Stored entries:

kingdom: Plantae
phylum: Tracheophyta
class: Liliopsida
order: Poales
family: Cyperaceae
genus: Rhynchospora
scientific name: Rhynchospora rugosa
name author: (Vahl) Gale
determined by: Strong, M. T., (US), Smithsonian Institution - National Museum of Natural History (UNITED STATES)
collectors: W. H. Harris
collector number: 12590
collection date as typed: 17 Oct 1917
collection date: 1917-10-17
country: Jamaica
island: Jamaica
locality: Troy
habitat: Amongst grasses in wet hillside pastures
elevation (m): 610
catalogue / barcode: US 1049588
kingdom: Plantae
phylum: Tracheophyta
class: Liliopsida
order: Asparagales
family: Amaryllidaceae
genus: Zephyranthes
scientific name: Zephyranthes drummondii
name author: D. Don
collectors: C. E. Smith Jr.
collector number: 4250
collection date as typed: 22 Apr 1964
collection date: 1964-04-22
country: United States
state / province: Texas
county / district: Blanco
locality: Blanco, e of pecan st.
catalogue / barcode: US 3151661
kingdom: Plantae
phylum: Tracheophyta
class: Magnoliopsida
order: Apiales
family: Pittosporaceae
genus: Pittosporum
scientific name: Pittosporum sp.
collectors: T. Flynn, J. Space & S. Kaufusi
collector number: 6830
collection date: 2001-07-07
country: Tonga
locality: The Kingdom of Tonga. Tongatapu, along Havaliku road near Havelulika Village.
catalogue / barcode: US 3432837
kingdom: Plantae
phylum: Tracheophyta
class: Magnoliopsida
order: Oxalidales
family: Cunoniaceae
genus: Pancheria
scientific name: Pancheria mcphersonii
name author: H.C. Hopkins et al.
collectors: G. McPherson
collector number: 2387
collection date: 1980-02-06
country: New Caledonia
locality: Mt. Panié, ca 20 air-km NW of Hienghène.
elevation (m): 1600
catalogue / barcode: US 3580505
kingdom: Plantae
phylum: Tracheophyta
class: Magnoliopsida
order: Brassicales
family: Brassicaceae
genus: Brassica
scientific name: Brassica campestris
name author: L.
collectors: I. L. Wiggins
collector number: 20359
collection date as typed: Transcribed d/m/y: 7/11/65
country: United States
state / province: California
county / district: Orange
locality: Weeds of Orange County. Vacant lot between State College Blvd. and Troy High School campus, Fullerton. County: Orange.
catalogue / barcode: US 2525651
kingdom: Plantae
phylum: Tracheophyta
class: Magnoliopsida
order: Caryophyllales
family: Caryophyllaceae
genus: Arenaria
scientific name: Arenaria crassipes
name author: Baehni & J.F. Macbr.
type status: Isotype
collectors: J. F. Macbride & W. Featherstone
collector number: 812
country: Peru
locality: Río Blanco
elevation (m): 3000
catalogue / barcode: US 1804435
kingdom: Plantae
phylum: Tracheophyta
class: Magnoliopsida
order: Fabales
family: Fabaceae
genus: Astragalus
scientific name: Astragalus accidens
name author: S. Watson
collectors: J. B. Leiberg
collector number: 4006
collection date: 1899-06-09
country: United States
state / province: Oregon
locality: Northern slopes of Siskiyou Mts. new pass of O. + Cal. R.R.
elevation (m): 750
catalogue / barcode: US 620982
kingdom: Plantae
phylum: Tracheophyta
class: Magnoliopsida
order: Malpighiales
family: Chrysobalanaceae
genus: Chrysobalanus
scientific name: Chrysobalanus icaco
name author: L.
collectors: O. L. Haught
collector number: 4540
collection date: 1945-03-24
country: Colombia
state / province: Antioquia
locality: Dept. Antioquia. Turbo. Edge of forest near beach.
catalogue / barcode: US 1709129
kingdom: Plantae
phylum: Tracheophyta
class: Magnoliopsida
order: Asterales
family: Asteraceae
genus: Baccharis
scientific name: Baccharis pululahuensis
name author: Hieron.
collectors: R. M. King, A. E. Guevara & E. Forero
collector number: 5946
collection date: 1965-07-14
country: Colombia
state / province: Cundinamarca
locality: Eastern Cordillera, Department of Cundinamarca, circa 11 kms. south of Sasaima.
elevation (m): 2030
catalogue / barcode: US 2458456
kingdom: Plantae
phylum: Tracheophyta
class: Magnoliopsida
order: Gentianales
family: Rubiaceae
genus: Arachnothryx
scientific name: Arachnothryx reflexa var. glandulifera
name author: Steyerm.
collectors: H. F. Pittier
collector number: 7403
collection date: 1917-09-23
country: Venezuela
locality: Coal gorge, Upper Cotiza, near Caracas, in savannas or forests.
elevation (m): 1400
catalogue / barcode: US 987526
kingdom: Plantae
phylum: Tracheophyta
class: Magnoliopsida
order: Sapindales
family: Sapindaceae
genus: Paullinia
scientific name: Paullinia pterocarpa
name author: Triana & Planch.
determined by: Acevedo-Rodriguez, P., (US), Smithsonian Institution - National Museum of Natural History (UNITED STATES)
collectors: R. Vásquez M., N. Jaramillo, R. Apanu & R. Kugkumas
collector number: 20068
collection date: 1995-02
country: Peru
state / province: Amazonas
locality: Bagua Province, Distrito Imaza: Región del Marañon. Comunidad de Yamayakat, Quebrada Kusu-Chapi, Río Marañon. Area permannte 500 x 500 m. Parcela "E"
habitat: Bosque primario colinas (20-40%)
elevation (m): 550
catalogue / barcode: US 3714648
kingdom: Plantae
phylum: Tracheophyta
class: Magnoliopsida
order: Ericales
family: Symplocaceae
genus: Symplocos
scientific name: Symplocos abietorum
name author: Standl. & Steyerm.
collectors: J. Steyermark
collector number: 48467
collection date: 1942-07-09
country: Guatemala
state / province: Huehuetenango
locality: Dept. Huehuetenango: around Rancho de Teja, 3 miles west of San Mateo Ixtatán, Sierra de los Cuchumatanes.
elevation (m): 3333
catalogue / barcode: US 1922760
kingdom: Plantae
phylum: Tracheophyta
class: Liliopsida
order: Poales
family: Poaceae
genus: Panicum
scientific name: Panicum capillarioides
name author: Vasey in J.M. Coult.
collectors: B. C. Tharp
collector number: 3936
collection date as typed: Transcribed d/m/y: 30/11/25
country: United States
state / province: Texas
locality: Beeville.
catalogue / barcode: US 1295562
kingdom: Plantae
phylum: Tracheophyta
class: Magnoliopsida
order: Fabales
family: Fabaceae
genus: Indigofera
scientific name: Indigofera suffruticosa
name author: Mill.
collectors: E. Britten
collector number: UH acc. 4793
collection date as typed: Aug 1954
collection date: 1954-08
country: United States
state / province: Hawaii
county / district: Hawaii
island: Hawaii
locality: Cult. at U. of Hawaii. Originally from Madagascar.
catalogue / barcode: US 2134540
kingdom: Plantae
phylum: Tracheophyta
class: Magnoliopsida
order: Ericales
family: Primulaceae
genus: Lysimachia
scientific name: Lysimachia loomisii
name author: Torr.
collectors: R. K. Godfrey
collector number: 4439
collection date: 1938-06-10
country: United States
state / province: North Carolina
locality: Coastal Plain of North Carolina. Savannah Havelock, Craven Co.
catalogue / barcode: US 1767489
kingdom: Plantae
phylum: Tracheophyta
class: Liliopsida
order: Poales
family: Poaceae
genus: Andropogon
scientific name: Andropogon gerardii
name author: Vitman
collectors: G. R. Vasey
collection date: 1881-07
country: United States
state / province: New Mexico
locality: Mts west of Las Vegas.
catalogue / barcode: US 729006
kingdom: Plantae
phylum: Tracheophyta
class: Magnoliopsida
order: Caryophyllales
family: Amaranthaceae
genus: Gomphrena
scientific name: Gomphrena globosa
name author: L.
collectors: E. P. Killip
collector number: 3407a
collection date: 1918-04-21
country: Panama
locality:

◆ What the task asks ◆
Reproduce every line of the entries, from the line containing "locality: Dept. Antioquia." through the line containing "elevation (m): 1400", inclusive.

◆ Solution to this problem ◆
locality: Dept. Antioquia. Turbo. Edge of forest near beach.
catalogue / barcode: US 1709129
kingdom: Plantae
phylum: Tracheophyta
class: Magnoliopsida
order: Asterales
family: Asteraceae
genus: Baccharis
scientific name: Baccharis pululahuensis
name author: Hieron.
collectors: R. M. King, A. E. Guevara & E. Forero
collector number: 5946
collection date: 1965-07-14
country: Colombia
state / province: Cundinamarca
locality: Eastern Cordillera, Department of Cundinamarca, circa 11 kms. south of Sasaima.
elevation (m): 2030
catalogue / barcode: US 2458456
kingdom: Plantae
phylum: Tracheophyta
class: Magnoliopsida
order: Gentianales
family: Rubiaceae
genus: Arachnothryx
scientific name: Arachnothryx reflexa var. glandulifera
name author: Steyerm.
collectors: H. F. Pittier
collector number: 7403
collection date: 1917-09-23
country: Venezuela
locality: Coal gorge, Upper Cotiza, near Caracas, in savannas or forests.
elevation (m): 1400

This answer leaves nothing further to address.